Top of Working data

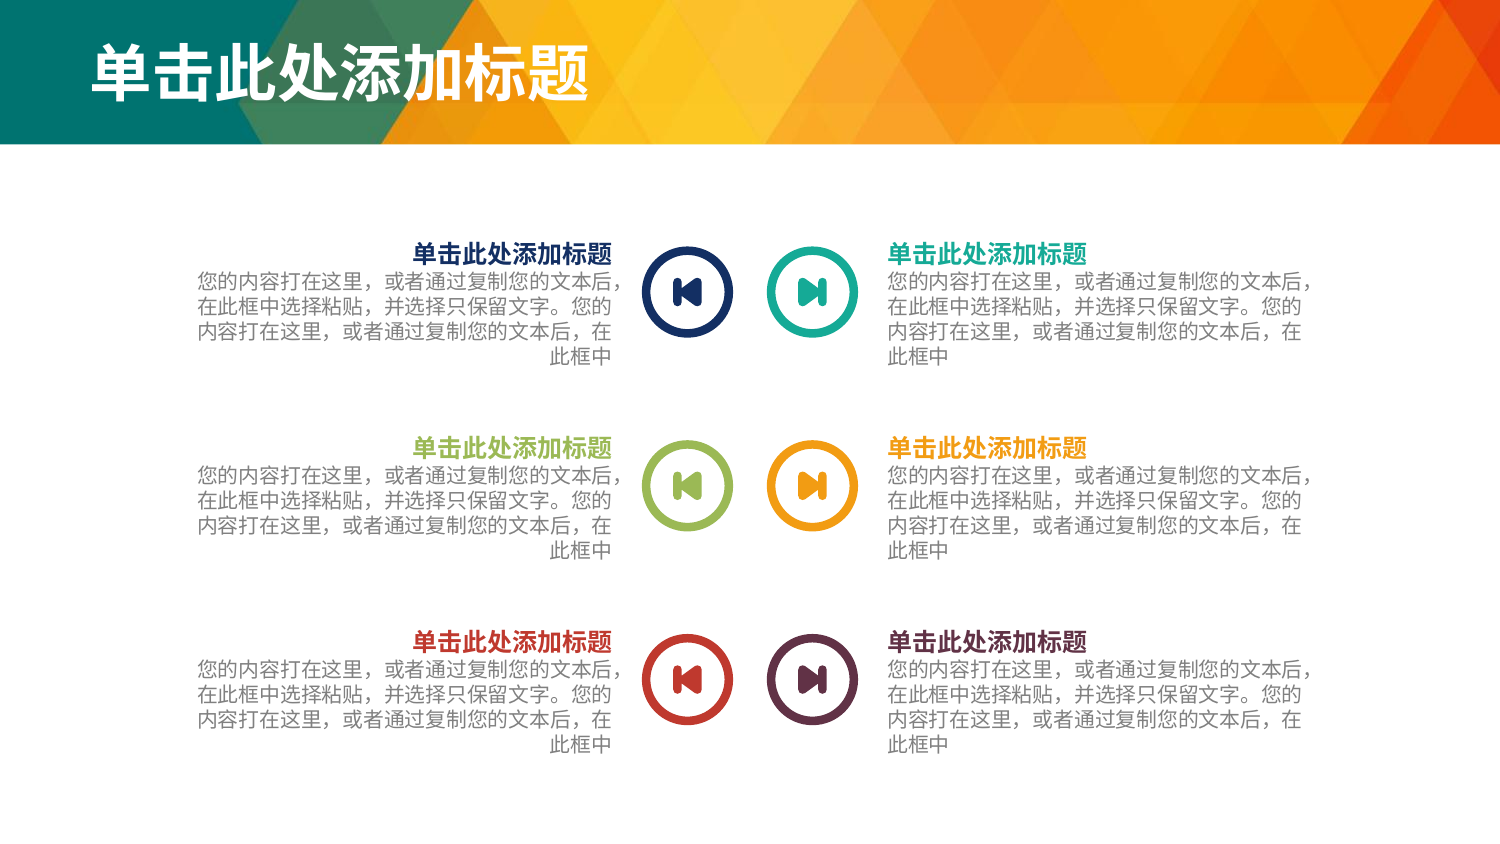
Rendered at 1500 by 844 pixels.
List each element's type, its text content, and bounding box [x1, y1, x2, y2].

text_box 单击此处添加标题 您的内容打在这里，或者通过复制您的文本后，在此框中选择粘贴，并选择只保留文字。您的内容打在这里，或者通过复制您的文本后，在此框中 [164, 618, 627, 764]
text_box 单击此处添加标题 您的内容打在这里，或者通过复制您的文本后，在此框中选择粘贴，并选择只保留文字。您的内容打在这里，或者通过复制您的文本后，在此框中 [164, 231, 627, 377]
text_box [641, 440, 734, 532]
text_box [766, 246, 859, 338]
text_box 单击此处添加标题 [75, 26, 1060, 116]
text_box [641, 246, 734, 338]
text_box 单击此处添加标题 您的内容打在这里，或者通过复制您的文本后，在此框中选择粘贴，并选择只保留文字。您的内容打在这里，或者通过复制您的文本后，在此框中 [872, 231, 1336, 377]
picture [0, 0, 1500, 144]
text_box [641, 633, 734, 726]
text_box [766, 633, 859, 726]
text_box [766, 440, 859, 532]
text_box 单击此处添加标题 您的内容打在这里，或者通过复制您的文本后，在此框中选择粘贴，并选择只保留文字。您的内容打在这里，或者通过复制您的文本后，在此框中 [872, 425, 1336, 570]
text_box 单击此处添加标题 您的内容打在这里，或者通过复制您的文本后，在此框中选择粘贴，并选择只保留文字。您的内容打在这里，或者通过复制您的文本后，在此框中 [164, 425, 627, 570]
text_box 单击此处添加标题 您的内容打在这里，或者通过复制您的文本后，在此框中选择粘贴，并选择只保留文字。您的内容打在这里，或者通过复制您的文本后，在此框中 [872, 618, 1336, 764]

Bottom of Working data

Written task: The answer is the entries above, given again exactly, with no pictures among them.

Solution for this task:
Rendered at 1500 by 844 pixels.
List each element's type, its text content, and bounding box [x1, y1, x2, y2].

text_box 单击此处添加标题 您的内容打在这里，或者通过复制您的文本后，在此框中选择粘贴，并选择只保留文字。您的内容打在这里，或者通过复制您的文本后，在此框中 [164, 618, 627, 764]
text_box 单击此处添加标题 您的内容打在这里，或者通过复制您的文本后，在此框中选择粘贴，并选择只保留文字。您的内容打在这里，或者通过复制您的文本后，在此框中 [164, 231, 627, 377]
text_box [641, 440, 734, 532]
text_box [766, 246, 859, 338]
text_box 单击此处添加标题 [75, 26, 1060, 116]
text_box [641, 246, 734, 338]
text_box 单击此处添加标题 您的内容打在这里，或者通过复制您的文本后，在此框中选择粘贴，并选择只保留文字。您的内容打在这里，或者通过复制您的文本后，在此框中 [872, 231, 1336, 377]
picture [0, 0, 1500, 144]
text_box [641, 633, 734, 726]
text_box [766, 633, 859, 726]
text_box [766, 440, 859, 532]
text_box 单击此处添加标题 您的内容打在这里，或者通过复制您的文本后，在此框中选择粘贴，并选择只保留文字。您的内容打在这里，或者通过复制您的文本后，在此框中 [872, 425, 1336, 570]
text_box 单击此处添加标题 您的内容打在这里，或者通过复制您的文本后，在此框中选择粘贴，并选择只保留文字。您的内容打在这里，或者通过复制您的文本后，在此框中 [164, 425, 627, 570]
text_box 单击此处添加标题 您的内容打在这里，或者通过复制您的文本后，在此框中选择粘贴，并选择只保留文字。您的内容打在这里，或者通过复制您的文本后，在此框中 [872, 618, 1336, 764]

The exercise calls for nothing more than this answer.